Assignment » In the material below, replace each occurrence of "Person at" with "Figure at" and reproduce all remaining lines without change.

Bounding box coordinate data
===============

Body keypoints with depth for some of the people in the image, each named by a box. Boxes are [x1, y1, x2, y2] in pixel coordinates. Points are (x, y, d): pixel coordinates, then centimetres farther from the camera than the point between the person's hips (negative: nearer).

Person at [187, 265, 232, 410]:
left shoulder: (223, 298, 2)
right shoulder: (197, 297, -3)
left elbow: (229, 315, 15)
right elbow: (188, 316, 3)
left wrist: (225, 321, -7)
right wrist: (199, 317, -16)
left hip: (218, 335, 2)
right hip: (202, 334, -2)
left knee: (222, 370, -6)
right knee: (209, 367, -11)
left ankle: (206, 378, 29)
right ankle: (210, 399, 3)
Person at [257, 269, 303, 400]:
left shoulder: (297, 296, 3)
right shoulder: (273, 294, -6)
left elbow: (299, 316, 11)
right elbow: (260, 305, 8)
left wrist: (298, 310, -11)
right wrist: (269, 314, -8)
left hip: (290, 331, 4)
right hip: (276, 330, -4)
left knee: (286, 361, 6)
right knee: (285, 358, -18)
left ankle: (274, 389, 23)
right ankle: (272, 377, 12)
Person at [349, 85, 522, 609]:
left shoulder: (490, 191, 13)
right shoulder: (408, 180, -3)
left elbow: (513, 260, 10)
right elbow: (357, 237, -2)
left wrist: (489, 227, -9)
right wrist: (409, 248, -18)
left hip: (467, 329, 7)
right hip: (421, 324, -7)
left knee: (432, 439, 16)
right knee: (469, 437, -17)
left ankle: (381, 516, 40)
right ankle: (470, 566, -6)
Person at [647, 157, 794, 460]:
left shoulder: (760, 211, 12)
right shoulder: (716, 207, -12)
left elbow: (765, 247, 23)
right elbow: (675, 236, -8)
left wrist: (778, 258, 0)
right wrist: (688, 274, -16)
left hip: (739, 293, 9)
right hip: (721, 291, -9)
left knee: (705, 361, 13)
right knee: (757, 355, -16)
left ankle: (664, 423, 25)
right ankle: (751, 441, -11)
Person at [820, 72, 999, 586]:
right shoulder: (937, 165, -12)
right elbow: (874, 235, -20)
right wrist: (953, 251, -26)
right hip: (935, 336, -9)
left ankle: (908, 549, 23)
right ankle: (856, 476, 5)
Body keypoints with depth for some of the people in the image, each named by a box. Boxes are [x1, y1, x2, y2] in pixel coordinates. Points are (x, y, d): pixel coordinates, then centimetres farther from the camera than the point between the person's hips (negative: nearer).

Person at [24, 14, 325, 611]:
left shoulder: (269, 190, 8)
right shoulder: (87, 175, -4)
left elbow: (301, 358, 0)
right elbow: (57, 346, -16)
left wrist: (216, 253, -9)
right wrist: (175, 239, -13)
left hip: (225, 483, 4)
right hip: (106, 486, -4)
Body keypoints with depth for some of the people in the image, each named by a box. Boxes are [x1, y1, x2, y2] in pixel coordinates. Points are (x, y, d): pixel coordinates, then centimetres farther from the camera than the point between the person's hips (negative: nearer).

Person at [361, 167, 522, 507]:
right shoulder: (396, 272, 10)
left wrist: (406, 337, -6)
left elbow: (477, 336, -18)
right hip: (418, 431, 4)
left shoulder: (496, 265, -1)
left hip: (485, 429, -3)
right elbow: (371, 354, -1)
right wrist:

===============

Answer section »
Body keypoints with depth for some of the people in the image, each named by a box. Boxes are [x1, y1, x2, y2] in pixel coordinates. Points are (x, y, d): pixel coordinates, then centimetres farther from the camera than the point between the person's hips (negative: nearer).

Figure at [187, 265, 232, 410]:
left shoulder: (223, 298, 2)
right shoulder: (197, 297, -3)
left elbow: (229, 315, 15)
right elbow: (188, 316, 3)
left wrist: (225, 321, -7)
right wrist: (199, 317, -16)
left hip: (218, 335, 2)
right hip: (202, 334, -2)
left knee: (222, 370, -6)
right knee: (209, 367, -11)
left ankle: (206, 378, 29)
right ankle: (210, 399, 3)
Figure at [257, 269, 303, 400]:
left shoulder: (297, 296, 3)
right shoulder: (273, 294, -6)
left elbow: (299, 316, 11)
right elbow: (260, 305, 8)
left wrist: (298, 310, -11)
right wrist: (269, 314, -8)
left hip: (290, 331, 4)
right hip: (276, 330, -4)
left knee: (286, 361, 6)
right knee: (285, 358, -18)
left ankle: (274, 389, 23)
right ankle: (272, 377, 12)
Figure at [349, 85, 522, 609]:
left shoulder: (490, 191, 13)
right shoulder: (408, 180, -3)
left elbow: (513, 260, 10)
right elbow: (357, 237, -2)
left wrist: (489, 227, -9)
right wrist: (409, 248, -18)
left hip: (467, 329, 7)
right hip: (421, 324, -7)
left knee: (432, 439, 16)
right knee: (469, 437, -17)
left ankle: (381, 516, 40)
right ankle: (470, 566, -6)
Figure at [647, 157, 794, 460]:
left shoulder: (760, 211, 12)
right shoulder: (716, 207, -12)
left elbow: (765, 247, 23)
right elbow: (675, 236, -8)
left wrist: (778, 258, 0)
right wrist: (688, 274, -16)
left hip: (739, 293, 9)
right hip: (721, 291, -9)
left knee: (705, 361, 13)
right knee: (757, 355, -16)
left ankle: (664, 423, 25)
right ankle: (751, 441, -11)
Figure at [820, 72, 999, 586]:
right shoulder: (937, 165, -12)
right elbow: (874, 235, -20)
right wrist: (953, 251, -26)
right hip: (935, 336, -9)
left ankle: (908, 549, 23)
right ankle: (856, 476, 5)
Body keypoints with depth for some of the people in the image, each named by a box. Boxes are [x1, y1, x2, y2] in pixel coordinates. Points are (x, y, d): pixel coordinates, then centimetres farther from the camera than the point between the person's hips (negative: nearer).

Figure at [24, 14, 325, 611]:
left shoulder: (269, 190, 8)
right shoulder: (87, 175, -4)
left elbow: (301, 358, 0)
right elbow: (57, 346, -16)
left wrist: (216, 253, -9)
right wrist: (175, 239, -13)
left hip: (225, 483, 4)
right hip: (106, 486, -4)
Body keypoints with depth for some of the people in the image, each named by a box. Boxes are [x1, y1, x2, y2] in pixel coordinates. Points are (x, y, d): pixel coordinates, then centimetres farther from the camera than the point between the person's hips (negative: nearer).

Figure at [361, 167, 522, 507]:
right shoulder: (396, 272, 10)
left wrist: (406, 337, -6)
left elbow: (477, 336, -18)
right hip: (418, 431, 4)
left shoulder: (496, 265, -1)
left hip: (485, 429, -3)
right elbow: (371, 354, -1)
right wrist:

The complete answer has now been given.